• _Directions_
In the listing below, the answer starts at the line that has "<source format=gts>" and stops after the line that has "G04 #@! TF.FilePolarity,Negative*"; please repeat that part exactly and nothing more.

[Information supplied]

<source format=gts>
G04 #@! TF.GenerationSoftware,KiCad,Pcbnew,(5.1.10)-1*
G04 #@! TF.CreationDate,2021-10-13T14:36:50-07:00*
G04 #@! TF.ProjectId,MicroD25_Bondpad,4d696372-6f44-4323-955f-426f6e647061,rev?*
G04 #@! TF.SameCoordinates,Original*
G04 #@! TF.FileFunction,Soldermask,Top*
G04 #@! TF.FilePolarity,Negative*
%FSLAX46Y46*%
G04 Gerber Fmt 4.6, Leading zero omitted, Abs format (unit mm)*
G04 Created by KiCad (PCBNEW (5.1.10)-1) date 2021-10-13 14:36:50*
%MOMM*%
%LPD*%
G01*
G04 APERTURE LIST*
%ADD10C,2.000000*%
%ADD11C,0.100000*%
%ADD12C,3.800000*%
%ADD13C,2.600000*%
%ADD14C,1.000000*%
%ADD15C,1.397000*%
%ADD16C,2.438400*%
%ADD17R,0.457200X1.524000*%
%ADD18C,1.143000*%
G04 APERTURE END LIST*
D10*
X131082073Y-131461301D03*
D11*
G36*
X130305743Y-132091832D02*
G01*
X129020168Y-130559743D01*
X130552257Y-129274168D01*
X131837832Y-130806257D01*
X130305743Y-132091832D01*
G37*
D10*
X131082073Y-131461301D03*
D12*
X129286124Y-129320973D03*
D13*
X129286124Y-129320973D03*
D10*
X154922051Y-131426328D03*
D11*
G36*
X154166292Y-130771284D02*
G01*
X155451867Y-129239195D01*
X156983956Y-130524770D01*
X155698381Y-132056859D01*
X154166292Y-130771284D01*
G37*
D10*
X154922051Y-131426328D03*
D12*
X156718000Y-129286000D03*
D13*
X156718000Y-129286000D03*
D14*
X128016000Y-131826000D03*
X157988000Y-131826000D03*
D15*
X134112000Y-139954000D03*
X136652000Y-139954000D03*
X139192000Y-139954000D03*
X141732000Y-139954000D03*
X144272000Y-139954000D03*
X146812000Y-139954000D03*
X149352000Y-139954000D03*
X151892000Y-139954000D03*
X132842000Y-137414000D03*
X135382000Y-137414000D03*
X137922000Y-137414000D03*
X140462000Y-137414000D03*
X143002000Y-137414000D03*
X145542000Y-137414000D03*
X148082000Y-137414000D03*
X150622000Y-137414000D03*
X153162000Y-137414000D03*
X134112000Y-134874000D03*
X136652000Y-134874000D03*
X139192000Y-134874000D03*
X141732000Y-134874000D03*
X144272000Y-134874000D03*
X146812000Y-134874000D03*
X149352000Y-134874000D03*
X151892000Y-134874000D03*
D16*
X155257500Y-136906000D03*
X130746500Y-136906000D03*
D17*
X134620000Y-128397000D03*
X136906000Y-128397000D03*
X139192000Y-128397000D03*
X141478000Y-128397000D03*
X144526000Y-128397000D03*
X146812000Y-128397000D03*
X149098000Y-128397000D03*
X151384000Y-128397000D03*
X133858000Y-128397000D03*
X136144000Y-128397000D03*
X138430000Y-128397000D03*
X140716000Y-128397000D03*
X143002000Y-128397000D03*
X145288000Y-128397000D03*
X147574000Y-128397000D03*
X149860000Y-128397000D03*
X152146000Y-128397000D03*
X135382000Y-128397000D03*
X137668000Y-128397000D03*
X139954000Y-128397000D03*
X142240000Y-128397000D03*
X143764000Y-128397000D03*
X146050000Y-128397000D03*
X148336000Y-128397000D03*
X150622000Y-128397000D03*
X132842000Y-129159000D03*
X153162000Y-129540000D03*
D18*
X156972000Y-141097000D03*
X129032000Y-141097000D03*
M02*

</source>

[/Information supplied]
[Information supplied]

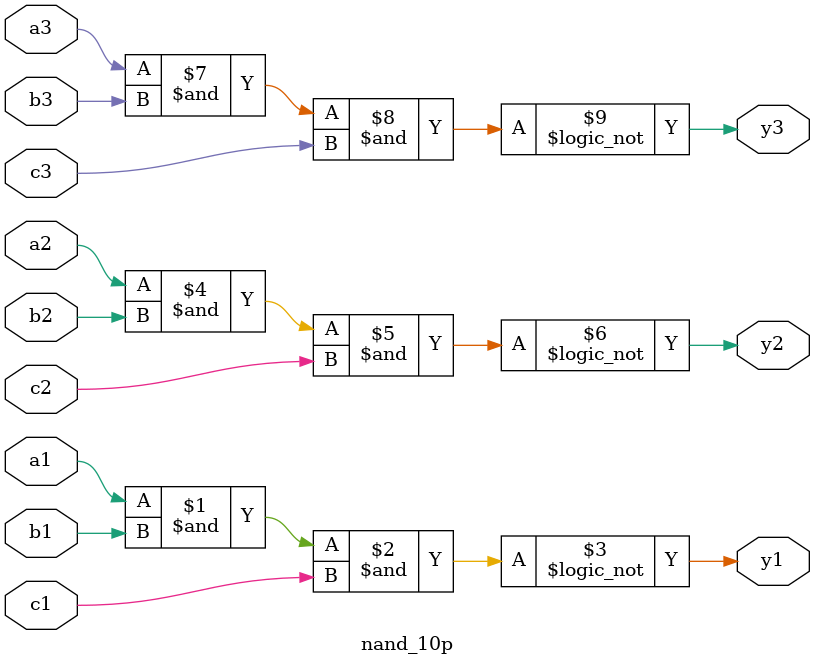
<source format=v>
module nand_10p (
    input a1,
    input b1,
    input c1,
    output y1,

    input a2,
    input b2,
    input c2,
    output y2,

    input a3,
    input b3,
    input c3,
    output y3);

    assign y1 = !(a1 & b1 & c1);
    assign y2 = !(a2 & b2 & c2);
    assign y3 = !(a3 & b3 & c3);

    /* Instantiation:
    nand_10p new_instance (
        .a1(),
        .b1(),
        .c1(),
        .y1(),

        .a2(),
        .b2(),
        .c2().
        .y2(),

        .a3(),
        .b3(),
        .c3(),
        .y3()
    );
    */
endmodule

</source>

[/Information supplied]

• _Answer to the problem_
<source format=gts>
G04 #@! TF.GenerationSoftware,KiCad,Pcbnew,(5.1.10)-1*
G04 #@! TF.CreationDate,2021-10-13T14:36:50-07:00*
G04 #@! TF.ProjectId,MicroD25_Bondpad,4d696372-6f44-4323-955f-426f6e647061,rev?*
G04 #@! TF.SameCoordinates,Original*
G04 #@! TF.FileFunction,Soldermask,Top*
G04 #@! TF.FilePolarity,Negative*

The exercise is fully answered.